> PROBLEM TO WORK ON:
Print every line of the listing below, starting with the line that holds "planéité de 1" and going on through the line that holds "criaram uma celebração", both included, and print nothing else.

Top of DATA TO EXAMINE

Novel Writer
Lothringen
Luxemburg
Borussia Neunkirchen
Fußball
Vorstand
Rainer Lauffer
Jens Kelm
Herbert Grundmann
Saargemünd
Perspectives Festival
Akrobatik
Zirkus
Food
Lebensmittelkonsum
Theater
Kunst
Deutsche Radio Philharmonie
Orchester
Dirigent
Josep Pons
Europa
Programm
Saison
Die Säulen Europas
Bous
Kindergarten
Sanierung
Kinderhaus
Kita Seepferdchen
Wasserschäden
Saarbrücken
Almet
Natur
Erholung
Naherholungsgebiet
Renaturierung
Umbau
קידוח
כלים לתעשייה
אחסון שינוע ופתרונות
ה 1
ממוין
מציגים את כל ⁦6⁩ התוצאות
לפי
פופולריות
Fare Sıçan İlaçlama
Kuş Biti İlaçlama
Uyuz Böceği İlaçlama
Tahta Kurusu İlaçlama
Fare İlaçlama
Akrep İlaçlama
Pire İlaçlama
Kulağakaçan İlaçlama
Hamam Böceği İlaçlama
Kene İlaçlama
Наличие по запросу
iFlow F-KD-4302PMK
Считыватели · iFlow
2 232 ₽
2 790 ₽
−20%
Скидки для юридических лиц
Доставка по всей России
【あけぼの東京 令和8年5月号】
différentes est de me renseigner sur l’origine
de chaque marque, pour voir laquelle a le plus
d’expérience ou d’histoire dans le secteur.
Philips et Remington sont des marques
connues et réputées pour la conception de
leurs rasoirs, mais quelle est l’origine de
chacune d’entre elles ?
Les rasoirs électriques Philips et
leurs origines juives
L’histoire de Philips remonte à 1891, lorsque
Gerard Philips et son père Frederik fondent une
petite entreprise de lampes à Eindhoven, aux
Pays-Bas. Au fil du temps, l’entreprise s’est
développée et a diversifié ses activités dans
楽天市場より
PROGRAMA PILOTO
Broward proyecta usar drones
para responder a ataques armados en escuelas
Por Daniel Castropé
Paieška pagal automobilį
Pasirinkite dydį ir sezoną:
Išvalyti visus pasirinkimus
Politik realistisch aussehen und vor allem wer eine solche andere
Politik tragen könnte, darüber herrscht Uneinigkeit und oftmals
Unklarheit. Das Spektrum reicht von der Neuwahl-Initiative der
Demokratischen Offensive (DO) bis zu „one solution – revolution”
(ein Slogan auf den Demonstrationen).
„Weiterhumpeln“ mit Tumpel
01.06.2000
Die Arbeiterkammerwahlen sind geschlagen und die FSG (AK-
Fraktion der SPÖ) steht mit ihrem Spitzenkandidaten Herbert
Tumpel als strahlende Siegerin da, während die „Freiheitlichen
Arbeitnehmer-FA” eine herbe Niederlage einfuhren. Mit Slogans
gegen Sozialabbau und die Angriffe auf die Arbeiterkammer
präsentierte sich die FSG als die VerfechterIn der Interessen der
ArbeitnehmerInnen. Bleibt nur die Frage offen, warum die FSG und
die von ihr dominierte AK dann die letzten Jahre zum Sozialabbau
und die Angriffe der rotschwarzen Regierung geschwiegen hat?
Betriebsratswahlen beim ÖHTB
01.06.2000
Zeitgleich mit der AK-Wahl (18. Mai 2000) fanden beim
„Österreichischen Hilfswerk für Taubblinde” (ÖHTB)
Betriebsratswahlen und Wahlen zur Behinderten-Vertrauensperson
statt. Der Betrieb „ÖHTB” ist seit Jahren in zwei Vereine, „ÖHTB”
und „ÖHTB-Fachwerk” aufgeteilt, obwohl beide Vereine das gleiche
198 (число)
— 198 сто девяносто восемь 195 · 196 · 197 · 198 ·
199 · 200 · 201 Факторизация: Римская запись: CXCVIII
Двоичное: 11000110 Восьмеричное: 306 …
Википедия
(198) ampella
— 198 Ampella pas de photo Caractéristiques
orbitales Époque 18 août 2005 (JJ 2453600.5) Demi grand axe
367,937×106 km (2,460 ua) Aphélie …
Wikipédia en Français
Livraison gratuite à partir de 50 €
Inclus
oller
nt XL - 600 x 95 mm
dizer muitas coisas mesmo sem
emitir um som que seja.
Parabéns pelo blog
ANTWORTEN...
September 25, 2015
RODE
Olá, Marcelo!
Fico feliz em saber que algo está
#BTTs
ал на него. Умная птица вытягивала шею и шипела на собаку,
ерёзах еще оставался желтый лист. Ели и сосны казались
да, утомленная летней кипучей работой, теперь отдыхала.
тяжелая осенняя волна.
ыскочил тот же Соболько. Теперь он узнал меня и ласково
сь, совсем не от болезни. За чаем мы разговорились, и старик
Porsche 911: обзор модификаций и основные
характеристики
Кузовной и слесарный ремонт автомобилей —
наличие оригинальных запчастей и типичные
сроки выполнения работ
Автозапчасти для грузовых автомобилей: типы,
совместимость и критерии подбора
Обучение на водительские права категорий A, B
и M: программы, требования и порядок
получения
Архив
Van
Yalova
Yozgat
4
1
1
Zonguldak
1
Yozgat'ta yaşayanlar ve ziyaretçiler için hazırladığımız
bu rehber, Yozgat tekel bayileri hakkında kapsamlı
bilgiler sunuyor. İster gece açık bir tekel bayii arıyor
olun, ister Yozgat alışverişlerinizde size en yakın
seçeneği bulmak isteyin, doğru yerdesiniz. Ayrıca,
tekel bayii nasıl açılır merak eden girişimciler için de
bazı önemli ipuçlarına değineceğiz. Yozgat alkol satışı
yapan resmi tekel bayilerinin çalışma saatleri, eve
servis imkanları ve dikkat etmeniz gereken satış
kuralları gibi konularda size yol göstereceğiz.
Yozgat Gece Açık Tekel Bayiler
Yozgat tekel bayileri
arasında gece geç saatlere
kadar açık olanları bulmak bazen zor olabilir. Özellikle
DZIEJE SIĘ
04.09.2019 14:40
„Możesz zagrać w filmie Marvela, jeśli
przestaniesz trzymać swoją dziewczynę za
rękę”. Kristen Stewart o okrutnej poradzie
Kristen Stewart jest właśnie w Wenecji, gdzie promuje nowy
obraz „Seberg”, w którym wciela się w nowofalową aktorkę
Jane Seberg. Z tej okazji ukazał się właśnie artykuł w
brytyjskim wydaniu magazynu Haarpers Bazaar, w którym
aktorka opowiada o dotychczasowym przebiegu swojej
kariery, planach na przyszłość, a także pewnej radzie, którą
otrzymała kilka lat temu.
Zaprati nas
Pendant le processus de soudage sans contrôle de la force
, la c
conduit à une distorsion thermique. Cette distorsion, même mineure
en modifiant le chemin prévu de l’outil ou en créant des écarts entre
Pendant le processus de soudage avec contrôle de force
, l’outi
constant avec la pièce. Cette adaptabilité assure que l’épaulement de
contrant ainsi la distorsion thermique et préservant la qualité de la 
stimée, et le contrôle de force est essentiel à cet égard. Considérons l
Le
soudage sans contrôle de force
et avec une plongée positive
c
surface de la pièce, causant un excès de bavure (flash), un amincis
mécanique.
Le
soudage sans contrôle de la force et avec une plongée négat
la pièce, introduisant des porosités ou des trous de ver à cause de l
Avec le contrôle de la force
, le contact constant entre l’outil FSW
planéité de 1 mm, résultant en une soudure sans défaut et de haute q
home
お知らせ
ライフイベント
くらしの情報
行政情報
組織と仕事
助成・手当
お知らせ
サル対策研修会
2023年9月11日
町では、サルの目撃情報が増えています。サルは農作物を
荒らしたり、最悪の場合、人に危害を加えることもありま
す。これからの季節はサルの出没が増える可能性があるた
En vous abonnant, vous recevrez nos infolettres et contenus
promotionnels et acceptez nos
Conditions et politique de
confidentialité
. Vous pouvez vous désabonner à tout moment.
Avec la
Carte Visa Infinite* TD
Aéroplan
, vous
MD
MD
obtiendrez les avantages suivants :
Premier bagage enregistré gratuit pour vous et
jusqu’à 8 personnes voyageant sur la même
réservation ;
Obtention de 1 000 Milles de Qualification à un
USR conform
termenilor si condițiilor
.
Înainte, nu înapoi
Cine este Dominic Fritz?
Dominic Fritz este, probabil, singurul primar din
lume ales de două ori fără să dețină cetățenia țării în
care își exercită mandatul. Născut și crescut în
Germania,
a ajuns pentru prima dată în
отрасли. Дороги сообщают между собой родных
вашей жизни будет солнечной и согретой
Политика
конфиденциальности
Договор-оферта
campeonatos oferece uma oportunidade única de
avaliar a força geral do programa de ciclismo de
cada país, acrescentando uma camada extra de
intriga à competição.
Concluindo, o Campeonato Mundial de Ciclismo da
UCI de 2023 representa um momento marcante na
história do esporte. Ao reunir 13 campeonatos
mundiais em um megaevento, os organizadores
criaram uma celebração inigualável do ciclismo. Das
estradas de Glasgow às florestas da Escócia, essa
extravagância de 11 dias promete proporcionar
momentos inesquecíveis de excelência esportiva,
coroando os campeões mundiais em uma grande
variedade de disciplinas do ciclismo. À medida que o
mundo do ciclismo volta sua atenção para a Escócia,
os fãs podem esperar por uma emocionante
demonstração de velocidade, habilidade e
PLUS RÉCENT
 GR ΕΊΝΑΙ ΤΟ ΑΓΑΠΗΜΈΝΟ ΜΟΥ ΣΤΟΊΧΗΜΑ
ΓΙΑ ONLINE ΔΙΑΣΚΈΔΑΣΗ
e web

Bottom of DATA TO EXAMINE

> SOLUTION BELOW:
planéité de 1 mm, résultant en une soudure sans défaut et de haute q
home
お知らせ
ライフイベント
くらしの情報
行政情報
組織と仕事
助成・手当
お知らせ
サル対策研修会
2023年9月11日
町では、サルの目撃情報が増えています。サルは農作物を
荒らしたり、最悪の場合、人に危害を加えることもありま
す。これからの季節はサルの出没が増える可能性があるた
En vous abonnant, vous recevrez nos infolettres et contenus
promotionnels et acceptez nos
Conditions et politique de
confidentialité
. Vous pouvez vous désabonner à tout moment.
Avec la
Carte Visa Infinite* TD
Aéroplan
, vous
MD
MD
obtiendrez les avantages suivants :
Premier bagage enregistré gratuit pour vous et
jusqu’à 8 personnes voyageant sur la même
réservation ;
Obtention de 1 000 Milles de Qualification à un
USR conform
termenilor si condițiilor
.
Înainte, nu înapoi
Cine este Dominic Fritz?
Dominic Fritz este, probabil, singurul primar din
lume ales de două ori fără să dețină cetățenia țării în
care își exercită mandatul. Născut și crescut în
Germania,
a ajuns pentru prima dată în
отрасли. Дороги сообщают между собой родных
вашей жизни будет солнечной и согретой
Политика
конфиденциальности
Договор-оферта
campeonatos oferece uma oportunidade única de
avaliar a força geral do programa de ciclismo de
cada país, acrescentando uma camada extra de
intriga à competição.
Concluindo, o Campeonato Mundial de Ciclismo da
UCI de 2023 representa um momento marcante na
história do esporte. Ao reunir 13 campeonatos
mundiais em um megaevento, os organizadores
criaram uma celebração inigualável do ciclismo. Das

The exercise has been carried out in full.